Being an employee of the WS Society is a huge privilege as well as a great responsibility. There is an acute awareness of all the challenges faced and overcome through the years, the many people, some celebrated and some completely obscure, who have given their time and endeavour to the Society. There is nothing quite like working late at night alone in a monumental 200-year-old building to feel the presence of history. The sounds that the old building makes, the Edinburgh wind whistling through the sash windows, the smell of Brasso and polish, the lights in the Advocates’ Library opposite, the wide quiet space of Parliament Square with the crowds and the pipers long since headed home.

Those of us who work in the building often reflect that the air seems to behave differently in the Signet Library. It appears more at peace with itself, giving the atmosphere a serenity and grace that infuses even the busiest times. The quiet in the Upper Library minutes before the Society’s Annual Dinner, with the team making the last checks before the guests arrive. The ever-changing light in the Lower Library in the still morning moments before Colonnades opens. Bustling activity behind the scenes before a conference. Hundreds of people may pass through the door in a day. Evening events bring more people, staging, lights, flowers, decoration and fine hospitality. Before guests arrive, there might be a violin tuning up or a soprano exercising. Yet, early next morning, walking into the hum of the cleaners’ vacuums, with the party and performance long over, the building reveals again its own gentle yet enduring personality and brings an involuntary smile of recognition. Like the great city of Edinburgh, there is a sense of time and continuity rolling from one day to the next, down through the months and years and decades.

Perhaps there are some common expectations of what a Grade A listed building will represent. Somewhere to be visited once, to take the guided tour and hear its history, learn about the people who lived and worked there, or the family to whom it once belonged, who may perhaps still own it, living in an apartment in one of its private wings.

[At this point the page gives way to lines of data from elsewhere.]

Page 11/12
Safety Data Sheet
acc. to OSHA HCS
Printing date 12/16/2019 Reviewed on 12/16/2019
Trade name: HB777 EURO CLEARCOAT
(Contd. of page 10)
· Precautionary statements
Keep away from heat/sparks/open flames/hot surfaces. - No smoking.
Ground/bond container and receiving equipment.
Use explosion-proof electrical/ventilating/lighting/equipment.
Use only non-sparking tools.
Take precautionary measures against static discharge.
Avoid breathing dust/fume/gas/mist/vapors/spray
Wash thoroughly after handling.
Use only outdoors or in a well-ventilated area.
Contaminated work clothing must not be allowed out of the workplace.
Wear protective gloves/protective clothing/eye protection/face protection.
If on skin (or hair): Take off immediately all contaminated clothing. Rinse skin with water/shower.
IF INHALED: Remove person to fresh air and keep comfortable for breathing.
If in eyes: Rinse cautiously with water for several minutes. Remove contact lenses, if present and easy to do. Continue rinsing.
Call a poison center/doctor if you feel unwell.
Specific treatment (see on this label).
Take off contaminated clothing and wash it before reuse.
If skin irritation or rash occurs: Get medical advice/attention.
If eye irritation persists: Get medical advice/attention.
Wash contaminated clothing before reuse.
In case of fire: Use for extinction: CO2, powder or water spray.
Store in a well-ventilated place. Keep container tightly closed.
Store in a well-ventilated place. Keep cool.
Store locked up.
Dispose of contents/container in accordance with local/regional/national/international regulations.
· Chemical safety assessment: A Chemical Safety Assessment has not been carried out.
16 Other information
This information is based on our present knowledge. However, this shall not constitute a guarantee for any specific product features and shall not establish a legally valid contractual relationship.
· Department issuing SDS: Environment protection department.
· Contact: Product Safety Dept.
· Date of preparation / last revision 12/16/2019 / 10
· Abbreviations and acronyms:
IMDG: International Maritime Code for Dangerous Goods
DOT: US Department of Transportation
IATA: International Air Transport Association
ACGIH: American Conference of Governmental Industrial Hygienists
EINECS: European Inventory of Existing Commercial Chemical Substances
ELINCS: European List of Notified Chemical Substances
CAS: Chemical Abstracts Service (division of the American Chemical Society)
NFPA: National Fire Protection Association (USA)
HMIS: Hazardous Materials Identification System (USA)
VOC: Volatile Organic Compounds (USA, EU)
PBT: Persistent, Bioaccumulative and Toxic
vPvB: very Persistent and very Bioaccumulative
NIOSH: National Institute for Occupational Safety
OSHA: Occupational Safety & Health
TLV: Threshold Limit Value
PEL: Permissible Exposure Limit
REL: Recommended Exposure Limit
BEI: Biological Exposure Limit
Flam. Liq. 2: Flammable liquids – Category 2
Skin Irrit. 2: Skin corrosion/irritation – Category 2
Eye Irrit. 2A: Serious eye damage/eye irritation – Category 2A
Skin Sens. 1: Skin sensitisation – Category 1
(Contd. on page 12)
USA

Architectural character of exteriors and interiors is to be expected, examples of fashions, tastes, aesthetics and building techniques worth appreciating. But the Signet Library is so much more. It is a living, breathing, working building and this inheritance bequeaths its beauty with deeper meaning. It is a place where experiences take place, where memories are made. Where the past, the present, and the future reside.

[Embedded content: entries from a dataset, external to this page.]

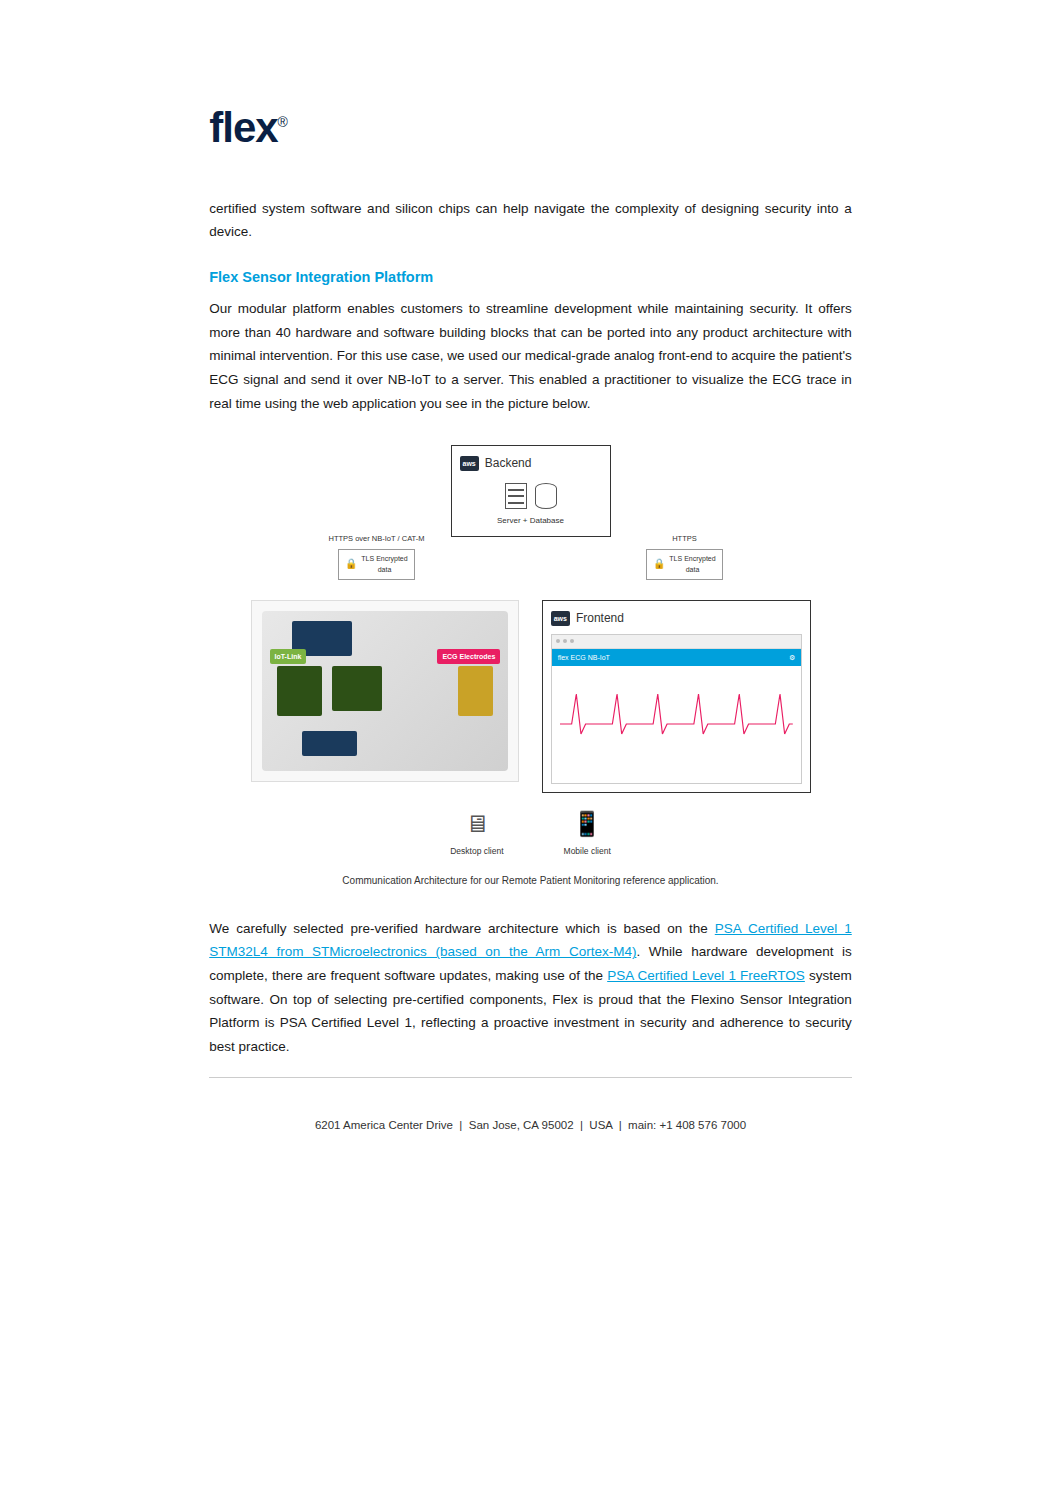flex®
certified system software and silicon chips can help navigate the complexity of designing security into a device.
Flex Sensor Integration Platform
Our modular platform enables customers to streamline development while maintaining security. It offers more than 40 hardware and software building blocks that can be ported into any product architecture with minimal intervention. For this use case, we used our medical-grade analog front-end to acquire the patient's ECG signal and send it over NB-IoT to a server. This enabled a practitioner to visualize the ECG trace in real time using the web application you see in the picture below.
aws Backend
Server + Database
HTTPS over NB-IoT / CAT-M
🔒 TLS Encrypted
data
HTTPS
🔒 TLS Encrypted
data
IoT-Link ECG Electrodes
aws Frontend
flex ECG NB-IoT ⚙
🖥
Desktop client
📱
Mobile client
Communication Architecture for our Remote Patient Monitoring reference application.
We carefully selected pre-verified hardware architecture which is based on the PSA Certified Level 1 STM32L4 from STMicroelectronics (based on the Arm Cortex-M4). While hardware development is complete, there are frequent software updates, making use of the PSA Certified Level 1 FreeRTOS system software. On top of selecting pre-certified components, Flex is proud that the Flexino Sensor Integration Platform is PSA Certified Level 1, reflecting a proactive investment in security and adherence to security best practice.
6201 America Center Drive | San Jose, CA 95002 | USA | main: +1 408 576 7000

A frequently voiced opinion in these strange times is, “Will we ever go back to office life the way it was before we had even heard of social distancing?” With IT allowing much legal business to carry on from people’s homes and Zoom enabling large meetings and even conferences to take place, it is not an unreasonable question. Working from home, the office bearers and employees of the WS Society continue to hold their regular meetings on Society business, charity and trust administration continues, library and research services are available and CPD planned to go virtual. The expert group working on the proposal for the Society to apply for registered charity status is also meeting online and its work is on schedule. A new Instagram account has increased our online reach beyond Twitter and the website. But there is a huge component of what makes the WS Society so special temporarily removed from the daily lives of so many people, from Writers to the Signet and other lawyers, to researchers, academics and students, to events and restaurant customers, to wedding celebrants, to employees, chefs and waiting staff: the Signet Library and a sense of time, space and life.

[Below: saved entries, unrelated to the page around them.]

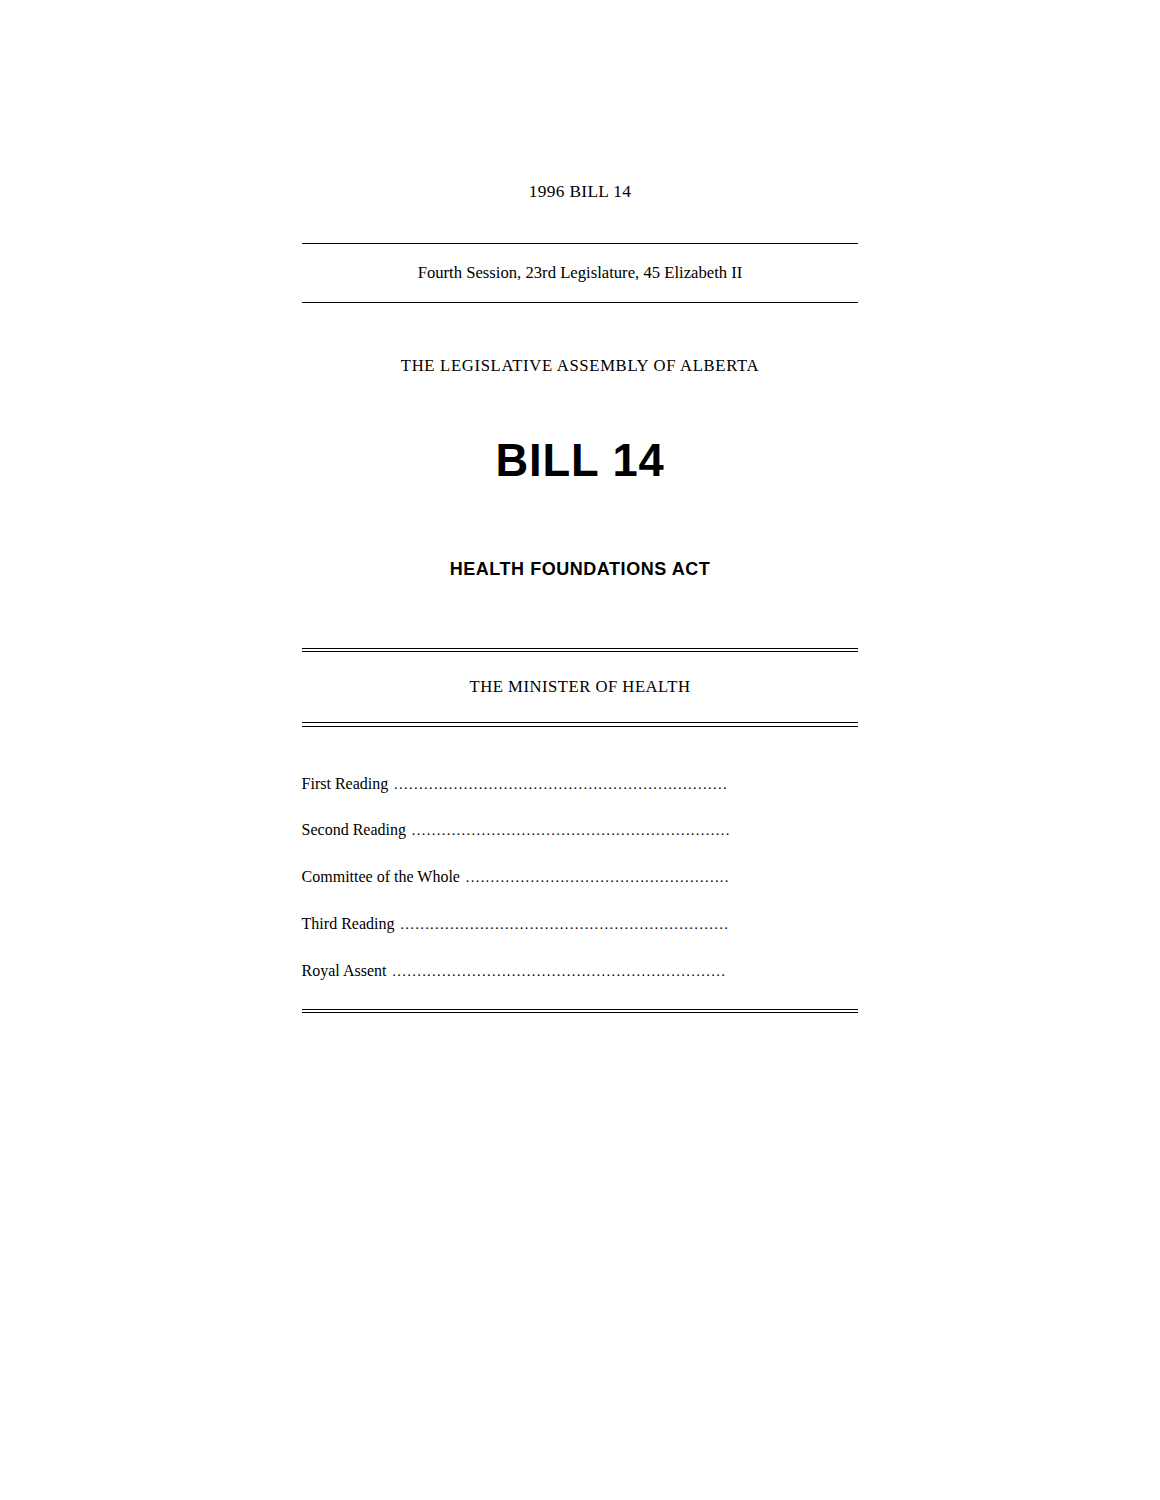1996 BILL 14
Fourth Session, 23rd Legislature, 45 Elizabeth II
THE LEGISLATIVE ASSEMBLY OF ALBERTA
BILL 14
HEALTH FOUNDATIONS ACT
THE MINISTER OF HEALTH
First Reading...................................................................
Second Reading................................................................
Committee of the Whole.....................................................
Third Reading..................................................................
Royal Assent...................................................................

All those who know and love the building recognise why the Society and those admitted to the Society cherish this unique and enduring embodiment of its values. Frequently mentioned by those visiting for the first time is the fact that, despite the grandeur of the halls, the towering white columns, the vast spaces, the high ceilings, and the rows and rows of bookcases, the Signet Library is somehow not an intimidating place. This is due not only to the grace of its design, but also to the personalities that imagined it, built it, filled it with books and archives and through the years worked to ensure it would endure with its own unique personality and purpose. Understandably those charged with custodianship of such a building can become almost entirely preoccupied with worry about the costs of repair and caring for such a monumental piece of history. These are not duties the Society would ever overlook. Yet thinking about the library today, it has given the Society so much more than a duty, and in a currency so valuable it can never be repaid. That gift is there on the lustre of the portraits, the brown leather spines of the books, the patina of decades of use and polish, the wear of two centuries of footsteps on the stairs. It is the gift of an idea that seems to hang in the air, that history and learning and law are what made us and what binds us. Thinking about the Signet Library in these unprecedented times, and with the consciousness that it is home of the Society of Writers to Her Majesty’s Signet, it is surely fitting to quote HM The Queen in her recent broadcast to the nation and assure all those who know and love the building: “We will meet again”.